Trecho do texto >>
══════
Morre aos 70 anos Lam Wing-kee, ex-livreiro símbolo da resistência em Hong Kong
O livreiro, que denunciou detenção por autoridades chinesas em 2015, faleceu em Taiwan, onde vivia em exílio político.
Pontos principais
- Lam Wing-kee era um dos cinco funcionários da Causeway Bay Books que desapareceram em 2015.
- O livreiro ganhou notoriedade ao denunciar publicamente as condições de sua detenção na China continental.
- Sua loja em Hong Kong era conhecida por vender obras críticas ao governo chinês.
- Lam vivia em Taiwan desde que fugiu de Hong Kong por preocupações com sua segurança pessoal.
- O caso tornou-se um símbolo global da erosão das liberdades civis e da repressão política na região.
══════
[Registros de uma coleta de dados]
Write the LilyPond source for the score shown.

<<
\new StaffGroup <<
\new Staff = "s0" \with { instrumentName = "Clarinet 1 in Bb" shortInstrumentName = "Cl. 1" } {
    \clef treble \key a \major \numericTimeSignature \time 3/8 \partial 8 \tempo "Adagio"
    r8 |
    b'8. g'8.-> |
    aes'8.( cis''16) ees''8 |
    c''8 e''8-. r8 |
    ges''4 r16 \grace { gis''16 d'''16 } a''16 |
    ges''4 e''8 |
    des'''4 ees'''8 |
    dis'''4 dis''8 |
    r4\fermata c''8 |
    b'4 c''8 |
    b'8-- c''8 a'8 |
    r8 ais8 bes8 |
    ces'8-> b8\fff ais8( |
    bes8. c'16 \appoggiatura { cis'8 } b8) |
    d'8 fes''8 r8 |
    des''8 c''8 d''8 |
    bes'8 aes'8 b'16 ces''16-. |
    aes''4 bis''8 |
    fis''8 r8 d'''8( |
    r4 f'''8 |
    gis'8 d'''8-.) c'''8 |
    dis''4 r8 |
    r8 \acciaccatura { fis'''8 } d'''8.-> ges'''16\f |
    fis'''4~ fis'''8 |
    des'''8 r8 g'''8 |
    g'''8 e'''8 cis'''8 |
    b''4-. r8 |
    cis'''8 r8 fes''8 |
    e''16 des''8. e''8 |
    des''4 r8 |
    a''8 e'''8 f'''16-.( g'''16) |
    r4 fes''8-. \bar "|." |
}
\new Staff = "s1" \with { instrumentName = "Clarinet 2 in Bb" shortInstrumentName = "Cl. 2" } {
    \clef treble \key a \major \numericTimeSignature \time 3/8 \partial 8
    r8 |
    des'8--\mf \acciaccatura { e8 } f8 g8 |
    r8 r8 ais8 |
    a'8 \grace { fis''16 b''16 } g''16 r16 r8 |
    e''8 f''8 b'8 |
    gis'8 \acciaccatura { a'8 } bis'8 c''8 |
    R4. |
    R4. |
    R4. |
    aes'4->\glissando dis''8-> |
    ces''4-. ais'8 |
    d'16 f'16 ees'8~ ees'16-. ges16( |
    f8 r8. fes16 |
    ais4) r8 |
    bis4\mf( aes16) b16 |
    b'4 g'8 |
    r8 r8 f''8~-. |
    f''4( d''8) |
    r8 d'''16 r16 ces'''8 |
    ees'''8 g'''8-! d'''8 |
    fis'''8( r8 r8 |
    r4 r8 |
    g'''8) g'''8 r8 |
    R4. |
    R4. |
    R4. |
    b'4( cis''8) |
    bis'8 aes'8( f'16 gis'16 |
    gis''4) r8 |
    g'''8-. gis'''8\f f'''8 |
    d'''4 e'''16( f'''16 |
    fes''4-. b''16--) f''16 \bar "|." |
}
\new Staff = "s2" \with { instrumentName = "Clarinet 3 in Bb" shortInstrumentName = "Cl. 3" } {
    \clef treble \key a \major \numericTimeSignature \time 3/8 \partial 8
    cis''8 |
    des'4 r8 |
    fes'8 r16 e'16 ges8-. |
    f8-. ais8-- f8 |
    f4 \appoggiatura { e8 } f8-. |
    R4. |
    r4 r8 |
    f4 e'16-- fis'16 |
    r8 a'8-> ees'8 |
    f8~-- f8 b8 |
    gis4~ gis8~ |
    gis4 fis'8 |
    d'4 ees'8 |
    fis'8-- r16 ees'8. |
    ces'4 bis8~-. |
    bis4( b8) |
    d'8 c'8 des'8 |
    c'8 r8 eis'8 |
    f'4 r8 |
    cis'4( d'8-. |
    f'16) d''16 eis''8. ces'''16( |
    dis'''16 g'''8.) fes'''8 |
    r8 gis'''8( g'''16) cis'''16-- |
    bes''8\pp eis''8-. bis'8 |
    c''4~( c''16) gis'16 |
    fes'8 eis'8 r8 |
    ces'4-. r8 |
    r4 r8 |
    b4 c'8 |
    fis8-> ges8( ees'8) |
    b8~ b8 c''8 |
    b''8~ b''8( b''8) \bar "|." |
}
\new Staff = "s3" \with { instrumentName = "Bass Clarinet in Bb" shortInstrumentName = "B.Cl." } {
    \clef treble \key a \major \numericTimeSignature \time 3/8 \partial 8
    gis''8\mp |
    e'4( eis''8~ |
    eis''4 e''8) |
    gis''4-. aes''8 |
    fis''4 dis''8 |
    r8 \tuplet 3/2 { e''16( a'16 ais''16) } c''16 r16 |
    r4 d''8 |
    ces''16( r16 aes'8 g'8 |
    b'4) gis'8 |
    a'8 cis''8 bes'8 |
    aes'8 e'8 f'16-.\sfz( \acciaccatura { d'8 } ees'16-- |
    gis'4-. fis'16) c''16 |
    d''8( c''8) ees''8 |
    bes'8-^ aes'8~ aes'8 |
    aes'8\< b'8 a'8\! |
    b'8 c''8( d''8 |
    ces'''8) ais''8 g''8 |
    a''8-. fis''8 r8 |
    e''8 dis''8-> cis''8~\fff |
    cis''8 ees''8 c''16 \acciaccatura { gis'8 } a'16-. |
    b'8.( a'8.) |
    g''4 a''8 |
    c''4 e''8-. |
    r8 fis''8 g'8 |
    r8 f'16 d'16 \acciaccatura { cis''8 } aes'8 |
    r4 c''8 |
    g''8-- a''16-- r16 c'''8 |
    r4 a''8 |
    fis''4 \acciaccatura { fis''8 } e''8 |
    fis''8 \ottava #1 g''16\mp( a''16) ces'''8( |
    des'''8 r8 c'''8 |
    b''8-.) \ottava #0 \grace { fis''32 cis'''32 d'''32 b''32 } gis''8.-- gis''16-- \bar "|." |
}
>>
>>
══════
Questões de estudo >>
1 - Segundo a notícia sobre a morte de Lam Wing-kee, em que lugar o livreiro faleceu?
2 - Prossiga com a notícia sobre a morte de Lam Wing-kee a partir do ponto em que ela termina.
As linhas não são necessárias para esta atividade.

Resultados >>
1 - Em Taiwan, onde vivia em exílio político.

2 -
Lam Wing-kee, ex-livreiro de Hong Kong e figura central na resistência contra a repressão de Pequim, faleceu em Taiwan aos 70 anos. O livreiro ganhou visibilidade internacional em 2015, quando foi um dos cinco funcionários da Causeway Bay Books a desaparecer sob custódia das autoridades chinesas. Após ser libertado, Lam rompeu o silêncio e denunciou as condições de sua detenção, tornando-se uma voz proeminente na defesa das liberdades civis em Hong Kong. Temendo por sua segurança, ele buscou exílio autoimposto em Taiwan, onde permaneceu até o fim de sua vida. Sua trajetória é amplamente reconhecida como um capítulo emblemático das tensões políticas entre Hong Kong e a China continental, servindo como um símbolo duradouro da luta pela liberdade de expressão e pelos direitos democráticos na região.